The sparkling wine was chilling nicely, the lemon and elderflower cake had been baked and iced and it was fish and chips, Pimms and scones with clotted cream and jam on the menu for the day. We were planning to have our very own, very propah British celebration for Harry and Meghan’s nuptials. After all, they were only a stone’s throw away in Windsor. Practically neighbours!
Jokes aside, nearly all of Britain (and quite a bit of the world!) was just as caught up in the excitement and anticipation of possibly the last BIG Royal wedding for a few years to come. And what a beautiful wedding it was! From the glorious day to the beautiful setting of St. George’s Chapel, the military precision of the organisers, the pomp and the ceremony, the fabulous guests in their fabulous outfits, the multiple invitees of various charities, the divine music, the attendance of the great and the good, and ultimately to the young couple themselves, it was a spectacle from start to finish.
What is it about weddings that has us getting teary eyed? Vows that we have heard repeated so many times in so many different ways that we could repeat them verbatim, and yet they evoke such a powerful response in us? What is it about getting together and celebrating the union of two people that makes us joyful and hopeful time and again?
Marriage is a leap of faith. It is the coming together of two individuals who may differ in so many ways- in background, education, culture, class, religion, temperament, ideas and opinions- and yet choose to be with one another. Choose to pledge their fidelity and their futures to each another. In their coming together, they knit their families together as well, and in this fashion the fabric of society weaves itself into another beautiful pattern.
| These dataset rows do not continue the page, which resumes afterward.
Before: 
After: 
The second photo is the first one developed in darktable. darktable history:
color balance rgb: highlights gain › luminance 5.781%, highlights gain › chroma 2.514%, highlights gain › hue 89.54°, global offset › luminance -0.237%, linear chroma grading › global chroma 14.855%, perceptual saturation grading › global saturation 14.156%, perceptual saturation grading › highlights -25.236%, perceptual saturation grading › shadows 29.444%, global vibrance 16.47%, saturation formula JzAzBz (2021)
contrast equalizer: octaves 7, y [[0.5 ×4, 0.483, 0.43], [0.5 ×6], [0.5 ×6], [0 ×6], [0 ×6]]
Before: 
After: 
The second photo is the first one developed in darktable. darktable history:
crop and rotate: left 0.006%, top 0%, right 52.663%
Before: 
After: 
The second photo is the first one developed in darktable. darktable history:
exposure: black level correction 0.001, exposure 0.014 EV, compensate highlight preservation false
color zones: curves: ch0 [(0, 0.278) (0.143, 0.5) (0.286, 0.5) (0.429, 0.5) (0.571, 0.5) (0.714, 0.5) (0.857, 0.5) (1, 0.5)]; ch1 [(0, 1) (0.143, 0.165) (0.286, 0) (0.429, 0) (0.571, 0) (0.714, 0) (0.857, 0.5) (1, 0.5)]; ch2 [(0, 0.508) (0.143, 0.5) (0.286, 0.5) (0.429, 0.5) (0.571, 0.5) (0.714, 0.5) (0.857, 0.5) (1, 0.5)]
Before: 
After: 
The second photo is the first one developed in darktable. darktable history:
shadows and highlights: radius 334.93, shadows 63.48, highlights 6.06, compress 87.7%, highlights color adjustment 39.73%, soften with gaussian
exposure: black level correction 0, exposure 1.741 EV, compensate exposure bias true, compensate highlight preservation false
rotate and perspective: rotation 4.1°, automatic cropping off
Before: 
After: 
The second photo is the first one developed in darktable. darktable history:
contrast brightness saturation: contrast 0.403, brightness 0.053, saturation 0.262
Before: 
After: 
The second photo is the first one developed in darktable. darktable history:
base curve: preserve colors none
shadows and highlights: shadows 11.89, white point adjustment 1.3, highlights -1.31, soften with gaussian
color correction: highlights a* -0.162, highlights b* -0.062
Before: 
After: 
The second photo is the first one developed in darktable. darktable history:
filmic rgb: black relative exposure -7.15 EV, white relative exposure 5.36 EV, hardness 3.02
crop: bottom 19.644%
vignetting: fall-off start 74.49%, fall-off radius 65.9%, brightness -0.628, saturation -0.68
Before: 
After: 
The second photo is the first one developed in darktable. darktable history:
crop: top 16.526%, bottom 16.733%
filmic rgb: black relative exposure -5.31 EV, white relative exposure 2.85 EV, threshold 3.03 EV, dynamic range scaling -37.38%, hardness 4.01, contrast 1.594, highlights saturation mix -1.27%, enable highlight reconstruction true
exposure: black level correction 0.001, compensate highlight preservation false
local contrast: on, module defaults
Harry and Meghan’s wedding hasn’t just brought together two families, it has brought together two nations and two races as well. In choosing to marry Meghan, a bi-racial divorcee actress who is older than himself, Harry hasn’t just shrugged the cloak of tradition aside, he has practically flung it off.
As for Meghan, what can one say about this incredibly beautiful, progressive, elegant, self assured young woman who so obviously adores her husband? Very little that hasn’t been said already.
1.9 billion people tuned in to watch the live broadcast of the Royal wedding. 1.9 billion people who were just as enthralled by the love story of Diana’s second son as we were. In the melding together of two cultures, we saw the formality and structure of British ceremony marry the fluidity and informality of American culture. In Michael Curry’s impassioned address to the couple he spoke openly about the redemptive power of love.
The same power that saw Meghan walk solo down the aisle for she walked towards the man she loved. The same power that made Prince Charles step in to give her away, for his son and his future daughter-in-law’s happiness. The same power that saw Doria Ragland well up as her daughter spoke her vows, but hold on to her composure with admirable dignity and grace. The same power that made a 96 year old Prince Philip who had hip surgery last month, walk unaided to the front of the chapel. The same power that has seen the Royal family open their arms to the girl their grandson, son, nephew or brother has fallen in love with. Redemptive and transformative.
One can, and must, expect wonderful things from this union. For anyone who sees the Royal family as a stuffy old establishment best consigned to the past, they miss the point. The Royal family is our connection to the past. In their time honoured traditions, in their (mostly) proper conduct, in their tireless service to charity and good works, they function as an example and a barometer of the nation. In this very modern marriage of equals, Meghan will add her own unique qualities and substance to the mix, enhancing their potency and effectiveness.
I am no Royalist, yet I couldn’t help but be enchanted by this young couple’s wedding. Love shone out of their eyes as they looked upon on another, and in that love there was hope for a future where caste, creed or colour will cease to matter.